‘Little to cheer’ in latest UK GDP data
UK GDP shrunk by 9.9% in 2020 as severe lockdowns decimated output.
The severe impact of the pandemic caused a fall in output of more than twice the drop that occurred as a result of the 2008 financial crisis.
The economy grew by 1% in Q4 in the face of continued restrictions across the country. However, the outlook for 2021 is gloomy despite the UK avoiding its first double-dip recession since the 1970s.
The increase in testing and tracing boosted output, according to Jonathan Athow, deputy national statistician at the ONS, allowing the economy to grow during the final three months of the year.
Suren Thiru, the head of economics at the British Chambers of Commerce, said: “Despite avoiding a double-dip recession, with output still well below pre-pandemic levels amid confirmation that 2020 was a historically bleak year for the UK economy, there is little to cheer in the latest data.”

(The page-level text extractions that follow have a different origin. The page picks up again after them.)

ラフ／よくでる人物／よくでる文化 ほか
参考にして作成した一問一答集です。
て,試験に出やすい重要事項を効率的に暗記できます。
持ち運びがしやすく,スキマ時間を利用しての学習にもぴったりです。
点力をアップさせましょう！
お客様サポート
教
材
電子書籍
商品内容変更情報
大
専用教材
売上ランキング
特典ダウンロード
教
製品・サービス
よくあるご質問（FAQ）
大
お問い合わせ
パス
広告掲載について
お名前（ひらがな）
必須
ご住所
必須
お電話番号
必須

There are no signs of restrictions letting up yet and the economy will continue to pay the price over the coming months.
“We anticipate a sharp decline in activity during the first quarter of the year,” said Kemar Whyte, senior economist at the National Institute of Economic and Social Research. “Nevertheless, growth will pick up from the second quarter onwards as restrictions ease on the back of a successful vaccination programme.”

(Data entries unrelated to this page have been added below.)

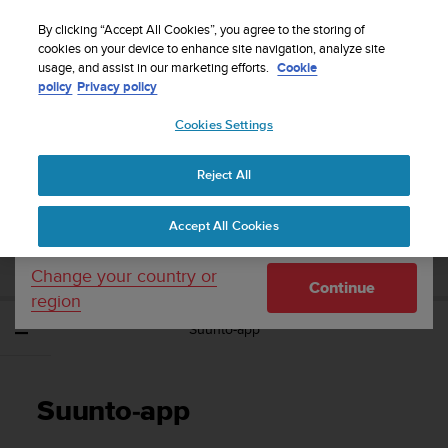
S
WE SHIP TO 75+ DESTINATIONS OVER THE
u
By clicking “Accept All Cookies”, you agree to the storing of
WORLD:
CLICK HERE TO SELECT YOURS
u
cookies on your device to enhance site navigation, analyze site
Your country or region:
usage, and assist in our marketing efforts.
Cookie
n
policy
Privacy policy
t
o
Cookies Settings
United States
i
s
Home
Support
Suunto Ambit2 S
Gebruikershandleiding - 2.0
c
Reject All
Currency: $ (USD)
o
m
Shipping only to United States
SUUNTO AMBIT2 S
Accept All Cookies
m
GEBRUIKERSHANDLEIDING - 2.0
i
t
Change your country or
Continue
t
region
e
Suunto-app
d
t
o
a
Suunto-app
c
h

There are positives to take looking towards the longer-term, according to Russ Mould, investment director at AJ Bell.
“Many households will have saved a significant amount of money during the past year and so there could be a big spending spree when restrictions are eventually lifted,” said Mould.
From an investment perspective, Mould outlined the continued support in businesses most affected by the pandemic.
“Investors continue to show strong support for certain businesses affected by the pandemic, in the belief that their recovery could be very strong. Airline Jet2 reported ‘significant’ demand for its latest fundraising, where it raised £422 million to help see it through the crisis,” Mould added.